We are running BSA 8.5 SP1 on RHEL 5 (soon to be RHEL 6). Recently, we have noticed a performance gain from periodic restarts of the BSA server processes (the Java processes, not the entire OS). I am working on a way to automate these restarts to occur during our scheduled maintenance windows. We have 5 (soon to be 6) servers (2 config/3 job), so we should be able to cascade our restarts to minimize any impact to users.
I plan to use BAO 7.8 to handle the process of restarting the server in a cascaded order, keeping at least 1 config server and 1 job server online at all times. I have identified what I believe to be the appropriate BLCLI commands to use:
- AppServerShutdown pauseJobsByServer <APP_SERVER_NAME>
- AppServerShutdown shutdownByServer <APP_SERVER_NAME> <MAX_WAIT_TIME>
I would then use the BAO SSH adapter to verify the java processes are gone (killing any hung processes), and restart the app servers. My hope is to minimize the impact to any jobs that may be running when the restart process starts. My understanding of the 'pauseJobsByServer' command is that it will cause the specific server to stop accepting new job assignments. Does this also include new work item tasks? Do I even need to explicitly pause the job services if I am using the 'shutdownByServer' command? It seems that command will effectively include the pause function.

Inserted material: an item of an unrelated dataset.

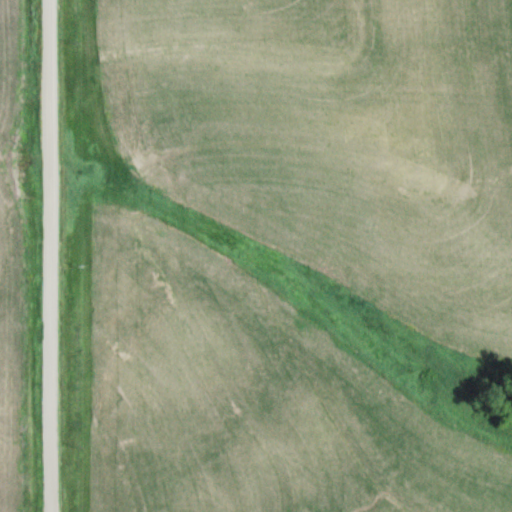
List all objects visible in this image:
crop: (333, 134)
road: (55, 256)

My next question is fairly subjective, but I will ask anyway. For anyone that may be doing something similar with scheduled restarts, what would be considered a safe max wait time? I know, it really depends on the jobs running at the time, but I am looking for an average consensus. Keep in mind, our scheduled maintenance window is 6 hrs, and we'll need to restart all servers within that window.

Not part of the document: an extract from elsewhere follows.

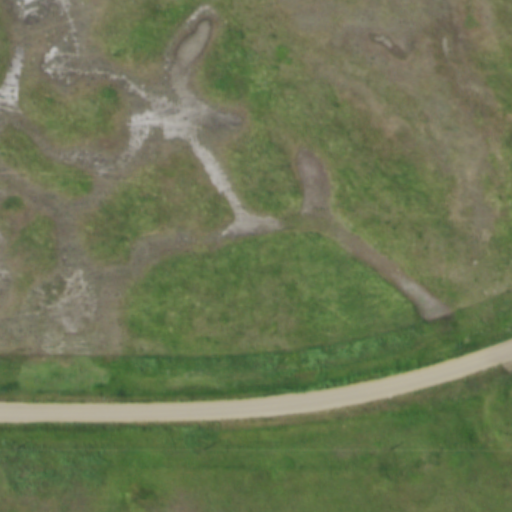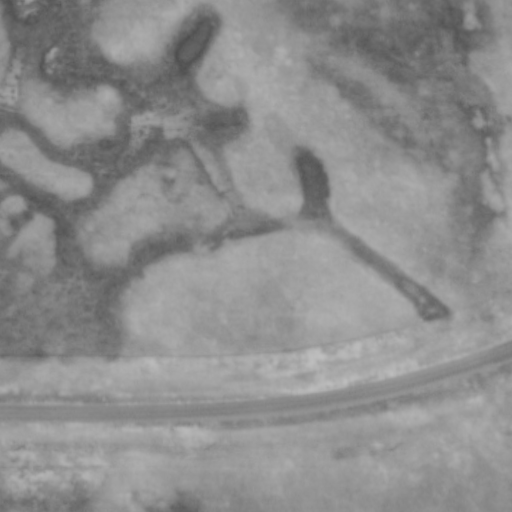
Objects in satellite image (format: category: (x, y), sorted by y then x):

While the server is shutdown, we want to take the opportunity to clear the debug log directory (BLADE_HOME/NSH/debug) and clean up the app server cache (Delete cleanupAppServerCache). This will all need to happen within the 6 hr maintenance window.
Once the app servers have been restarted, will I need to execute the 'AppServerShutdown resumeJobsByServer', or is that (as I am assuming) handled by the restart?

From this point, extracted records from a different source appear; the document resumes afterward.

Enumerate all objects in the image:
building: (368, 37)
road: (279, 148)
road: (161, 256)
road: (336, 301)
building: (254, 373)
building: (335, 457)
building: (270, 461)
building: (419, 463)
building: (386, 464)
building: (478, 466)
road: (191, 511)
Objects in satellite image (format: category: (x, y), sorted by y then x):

My last question is regarding the BAO BSA adapter. If I restart the config server, will the BAO adapter connected to BSA recover automatically? I believe it will, but at what interval? Is there a way to tell BAO to restart a single adapter through an API call to the BAO grid (SOAP/Rest)?
I am looking for any input before I build the automation. I am hoping I am not the first to attempt doing this through scheduled automation. Perhaps someone has some examples they can share of how they accomplished this? !